A Dakar, ce vendredi 5 Août, le spectacle dans Dakar est tout simplement désolant et pitoyable pour un pays qui a ces dernières années passé son temps à vendre l’émergence sous Macky Sall,  avec de nombreux chantiers à l’appui. Des images de la corniche ouest, où des voitures sont englouties dans les eaux du pont de Soumbédioune sont partagées. Idem pour l’autopont à hauteur du cimetière de Saint-Lazare sur la VDN, devenu impraticable. Castors était complément submergé.

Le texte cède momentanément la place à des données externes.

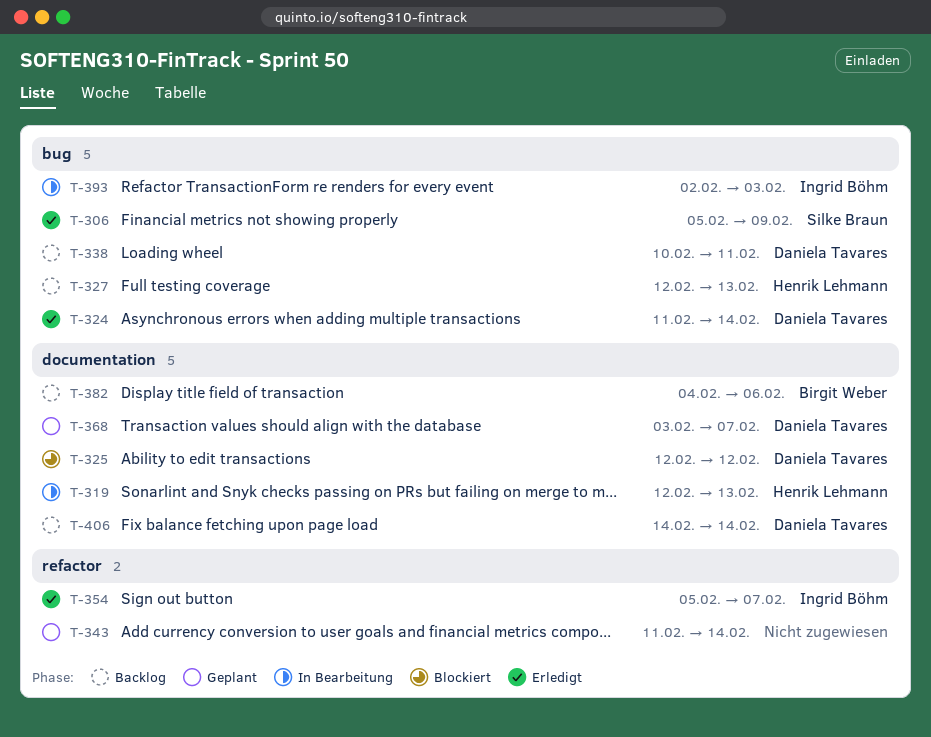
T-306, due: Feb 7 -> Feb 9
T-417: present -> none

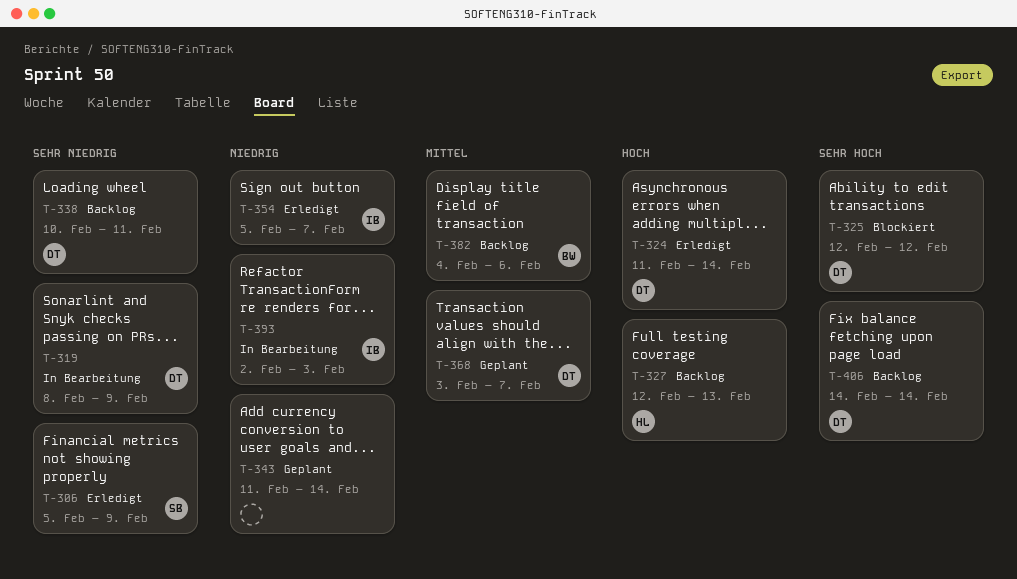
T-319, owner: Henrik Lehmann -> Daniela Tavares
T-319, start: Feb 12 -> Feb 8
T-319, due: Feb 13 -> Feb 9

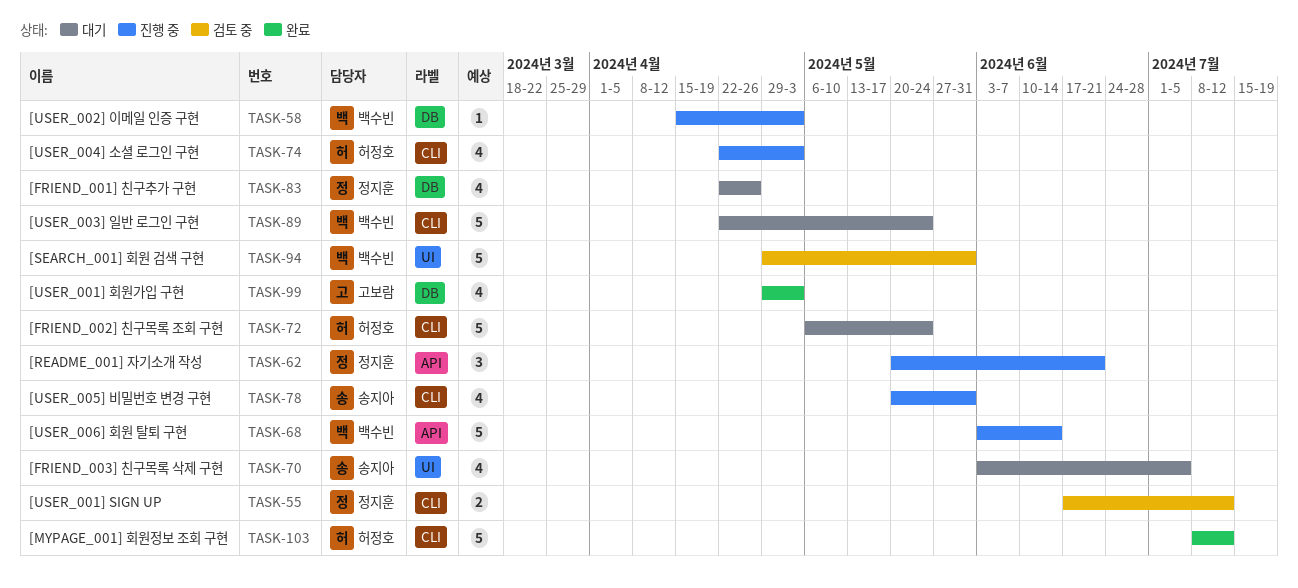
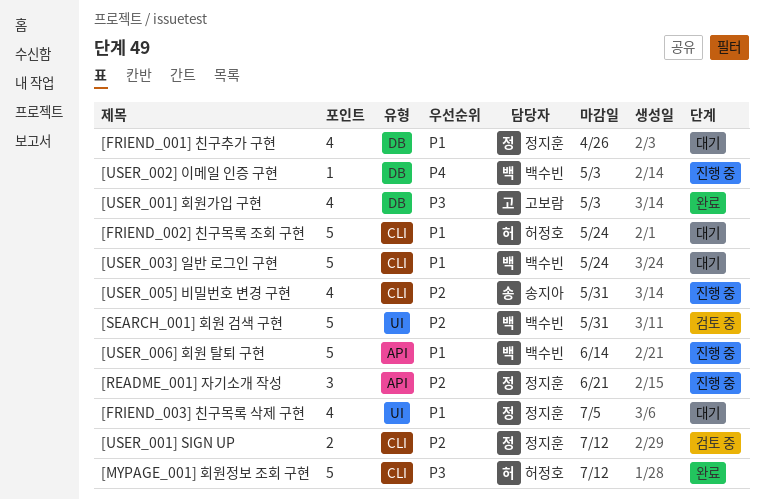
[FRIEND_003] 친구목록 삭제 구현, owner: 송지아 -> 정지훈
[USER_004] 소셜 로그인 구현: present -> none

Des quartiers de Ouakam, de la Cité Bagdad, les Mamelles, Yoff, l’hôpital Maguilène Senghor, la route du Camp pénal, etc.  Des images d’enfants qui s’adonnent à la nage, ont aussi circulé ; des adultes, pris au piège sans toutefois avoir le choix, les imitent. Des murs de clôtures se sont effondrés. Le chaos du vendredi quoi !.

Le ministre de l’Intérieur Antoine Félix Diome a expliqué que « les ouvrages de drainage des eaux sont dimensionnés par rapport aux prévisions pluviométriques propres à chaque région naturelle. Les spécialistes qui ont conçu le tunnel (tunnel à côté de l’Olympic Club et du domicile de Atepa) avaient travaillé sur la perspective qu’au Sénégal, l’on ne pouvait pas dépasser une pluviométrie journalière de 105 mm. Nous avons enregistré une pluie de 126 mm aujourd’hui. C’est normal, alors que l’évacuation des eaux prend un peu plus de temps que prévu, bien que cela finira par évacuer. ».

Tout cela pour dire que les Sénégalais sont mal barrés et que la pluie devient non seulement un obstacle pour circuler, en plus de désormais représenter un danger pour les automobilistes. Il est hélas bien difficile de prévoir la quantité d’eau qui peut tomber dans les prochaines pluies. On en est même à souhaiter que le bon Dieu limite ses quantités d’eau. Pauvres sénégalais !!!